/lustre_exporter_slurm

Shim to add user and account labels on lustre_exporter metrics

Primary LanguagePythonGNU General Public License v3.0GPL-3.0

lustre_exporter_slurm

This script is intended to be used with Lustre jobstats and lustre_exporter. The REST requests from prometheus to lustre_exporter will be modified by this script to add user and account labels instead of only $SLURM_JOB_ID.

Metrics from nodes using procname_uid will also be modified, the numerical UID will be extracted and converted to a username and stored in the user label. The application name is also extracted and available in the tags.

A MySQL connection to the slurmdb database is used to extract the user and account from the $SLURM_JOB_ID.

A connection to a ldap server is used to convert numerical uid to a username.

Metric example

Here is an example of the modified metrics with the additional tags:

lustre_job_read_bytes_total{component="ost",jobid="18526388",target="lustre04-OST0007",fs="lustre04",user="user1",account="an_account"} 0
lustre_job_read_samples_total{component="ost",jobid="chmod.3021723",target="lustre04-OST0004",fs="lustre04",application="chmod",user="user2"} 0

This allow native request in prometheus with the new tags, like doing the sum of all the IOPS from a single user with many jobs with 1 Prometheus request.

Graph example

Prometheus can now combined the information of multiple jobs and sum them per user. Example to get the IOPS per user:

topk(20, sum by (user) (rate(lustre_job_stats_total{instance=~"lustre-mds.*"}[5m])))

IOPS per user

(Negative bandwidth means reading from the filesystem in this graph) Bandwidth per user

Bandwitdh per application

Prometheus config

The relabel feature is used to redirect the REST call to the local lustre_exporter_slurm script instead of pooling directly the MDS/OSS.

  relabel_configs:
    - source_labels: [__address__]
      target_label: __metrics_path__
      regex: '(.*):(.*)'
      replacement: '/$1'
    - source_labels: [__address__]
      target_label: instance
    - source_labels: [__address__]
      regex: '(.*):(.*)'
      replacement: '127.0.0.1:8080'
      target_label: __address__

A manual test can be done before modifing prometheus config:

curl 127.0.0.1:8080/lustre04-oss1

The output of this curl should have the new tags, this is what Prometheus will index.

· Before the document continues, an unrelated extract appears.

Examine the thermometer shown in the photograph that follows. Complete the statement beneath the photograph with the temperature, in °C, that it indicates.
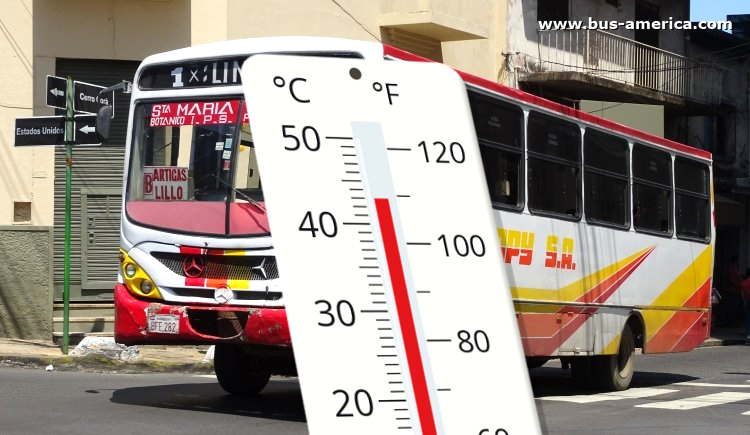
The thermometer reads 43 °C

This script is using the hostname specified at the end of the previous url to launch a HTTP request to the lustre server on port 9169, where lustre_exporter is running.

lustre_exporter_slurm config

An example of the expected config is available in config.ini.dist. For the MySQL user in the slurmdb, this can be a read-only user with access only to the job_table table.